WORK TO DO:
Copy the part of the auction preview below starting with "Second, is a" and going on through "a later reference.", substituting "group" for "consortium".

PASSAGE PROVIDED:
>> BEGIN
During a recent visit to Phillips New York, I previewed the timepieces from the upcoming Geneva Watch Auction X, that takes place on November 9th and 10th.

For this field report, I chose four lots: two Rolexes, one Audemars Piguet, and a Zenith to highlight. Not to say that these watches are the marque watches of the auction, as there are so many collectible timepiece lots (184 in total) to choose from. However, it’s worth noting that the rare oversized Rolex Ref. 4113, with a presale estimate at over a million dollars, is expected to bring in the most at the auction.

1975 Audemars Piguet Royal Oak 5402ST
1975 Audemars Piguet Royal Oak 5402ST

First, is a 5402ST A-Series Royal Oak, which is the original 39 mm stainless steel Royal Oak, designed by Gerald Genta. Today, the modern 15202ST, like the original, is also highly coveted, along with the 5711 from Patek Philippe. All the early and modern references of these Genta-designed legends are commanding insanely high prices currently. Needless to say, this category of steel wristwatches with integrated bracelets, which Audemars Piguet pioneered, is on fire, both new and pre-owned. (Estimate is $40,300-80,600.)

Learn more about Lot 170.

Zenith El Primero Ref. A386 circa 1969
Zenith El Primero Ref. A386 circa 1969

Second, is a Zenith El Primero Ref. A386 from 1969, one of the earliest El Primero references, not to mention one of the earliest automatic chronographs ever made. Three automatic chronograph movements came out in 1969, one from Seiko (caliber 6139), one from Zenith (caliber 3019 PHC), and one from a consortium made up of Breitling, Dubois-Depraz, Hamilton-Buren, and Heuer (caliber 11). The Zenith was announced first but the other two aforementioned movements actually made it to market first. That same year, Zenith introduced the A384, A385, and A386 watches, all with the caliber 3019 PHC inside. So this example is from the original debut year but is a later reference.

Unlike the A384, which Zenith remade this year in conjunction with the 50th Anniversary of the El Primero, the A386 has the typical case style you see on modern El Primeros. The vintage case is 37.5 mm, which is not as large as the modern references of El Primero but is still large enough to look good on a variety of wrists. And the dial features the multi-colored layout that the Zenith El Primero is known for.

Phillips states that this watch came from the family of the original owner and believes the watch has never been polished. (Estimate is $5,000-8,100.)

Learn more about Lot 134.

Rolex Ref. 4113 circa 1942
Rolex Ref. 4113 circa 1942

Third, is the Rolex Ref. 4113, an “oversized” split-seconds chronograph from 1942. The importance of this watch is underscored by the fact that it was the first watch to break the one million dollar barrier at auction. According to Phillips, it was literally this exact reference 4113 (case number 051’318) that sold for (CHF 1,035,000) in 2011.
>> END
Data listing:
>> BEGIN
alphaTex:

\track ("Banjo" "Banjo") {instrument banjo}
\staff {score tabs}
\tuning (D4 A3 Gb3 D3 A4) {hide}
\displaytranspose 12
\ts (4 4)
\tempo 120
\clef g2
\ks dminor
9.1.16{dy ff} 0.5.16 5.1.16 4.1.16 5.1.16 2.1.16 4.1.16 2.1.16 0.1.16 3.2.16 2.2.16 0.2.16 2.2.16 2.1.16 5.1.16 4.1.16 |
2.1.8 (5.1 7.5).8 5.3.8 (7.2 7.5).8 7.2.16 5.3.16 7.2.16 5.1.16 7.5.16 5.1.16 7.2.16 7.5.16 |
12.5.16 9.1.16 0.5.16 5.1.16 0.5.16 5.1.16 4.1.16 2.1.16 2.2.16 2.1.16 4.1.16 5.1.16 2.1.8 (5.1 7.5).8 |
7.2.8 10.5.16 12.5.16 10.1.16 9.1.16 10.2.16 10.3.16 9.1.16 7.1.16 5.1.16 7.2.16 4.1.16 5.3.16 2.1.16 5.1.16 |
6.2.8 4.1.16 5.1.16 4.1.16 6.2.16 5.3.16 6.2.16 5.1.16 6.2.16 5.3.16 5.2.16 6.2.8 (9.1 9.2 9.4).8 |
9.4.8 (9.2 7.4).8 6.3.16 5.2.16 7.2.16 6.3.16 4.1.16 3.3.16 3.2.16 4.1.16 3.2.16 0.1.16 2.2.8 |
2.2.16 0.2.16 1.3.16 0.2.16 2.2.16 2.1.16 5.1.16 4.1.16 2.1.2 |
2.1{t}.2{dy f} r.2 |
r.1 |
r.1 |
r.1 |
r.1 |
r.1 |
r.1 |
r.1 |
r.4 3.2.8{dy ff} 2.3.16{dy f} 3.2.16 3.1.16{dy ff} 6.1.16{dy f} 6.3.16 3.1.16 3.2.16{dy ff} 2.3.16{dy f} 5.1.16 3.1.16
>> END
RESULT OF THE TASK:
Second, is a Zenith El Primero Ref. A386 from 1969, one of the earliest El Primero references, not to mention one of the earliest automatic chronographs ever made. Three automatic chronograph movements came out in 1969, one from Seiko (caliber 6139), one from Zenith (caliber 3019 PHC), and one from a group made up of Breitling, Dubois-Depraz, Hamilton-Buren, and Heuer (caliber 11). The Zenith was announced first but the other two aforementioned movements actually made it to market first. That same year, Zenith introduced the A384, A385, and A386 watches, all with the caliber 3019 PHC inside. So this example is from the original debut year but is a later reference.